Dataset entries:
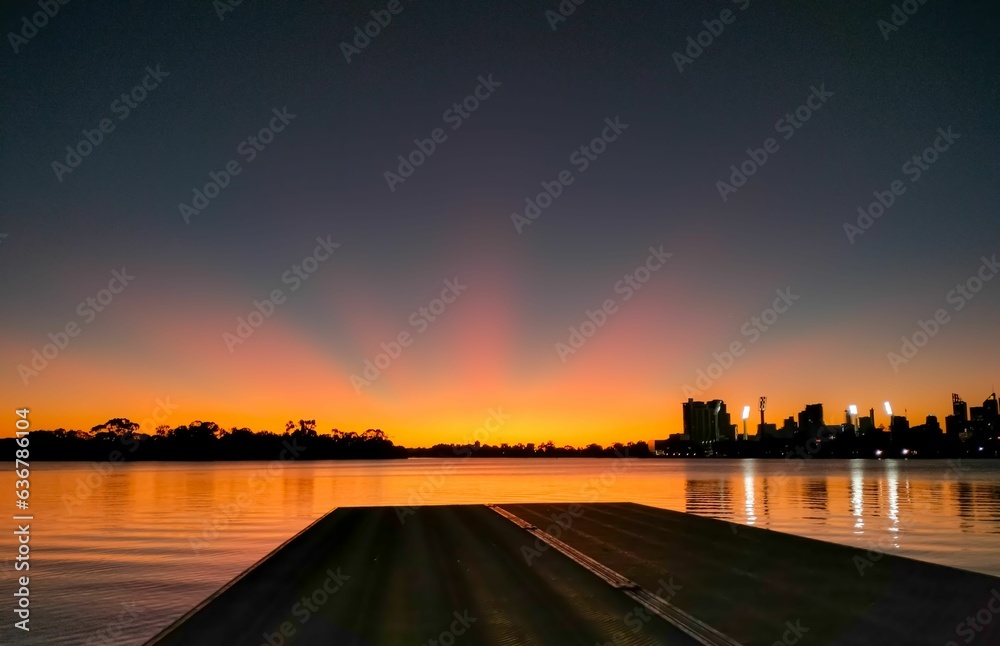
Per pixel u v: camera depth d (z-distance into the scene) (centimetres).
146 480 6288
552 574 1060
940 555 1681
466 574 1068
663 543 1352
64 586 1468
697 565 1118
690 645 704
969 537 2023
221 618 823
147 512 3092
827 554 1212
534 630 761
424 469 12262
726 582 987
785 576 1023
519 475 8244
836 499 3669
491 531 1560
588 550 1278
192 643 730
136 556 1861
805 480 6247
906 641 712
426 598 913
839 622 781
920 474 7862
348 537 1480
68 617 1211
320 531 1581
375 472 9412
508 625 783
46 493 4409
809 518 2586
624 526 1628
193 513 3039
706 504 3278
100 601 1330
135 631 1123
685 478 6900
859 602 869
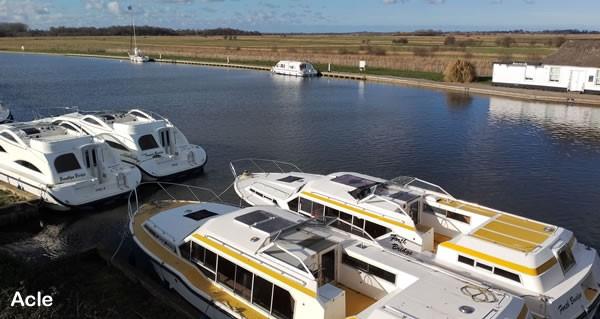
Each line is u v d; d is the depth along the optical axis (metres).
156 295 14.60
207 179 28.28
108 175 23.81
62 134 26.62
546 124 43.59
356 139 37.84
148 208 19.05
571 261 13.92
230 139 37.59
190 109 50.78
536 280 12.74
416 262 13.36
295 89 68.88
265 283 12.94
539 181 28.23
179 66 105.75
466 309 10.77
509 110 50.84
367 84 75.50
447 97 60.59
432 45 154.88
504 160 32.34
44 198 22.28
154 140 27.55
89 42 185.88
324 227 14.94
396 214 16.03
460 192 26.59
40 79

**PROBLEM TO SOLVE:**
Please find the lines in the data that contain the word "depth" and copy them.

**TASK OUTPUT:**
Per pixel u v: camera depth d (z-distance into the scene) (centimetres).
Each line is u v d; d is the depth along the optical axis (metres).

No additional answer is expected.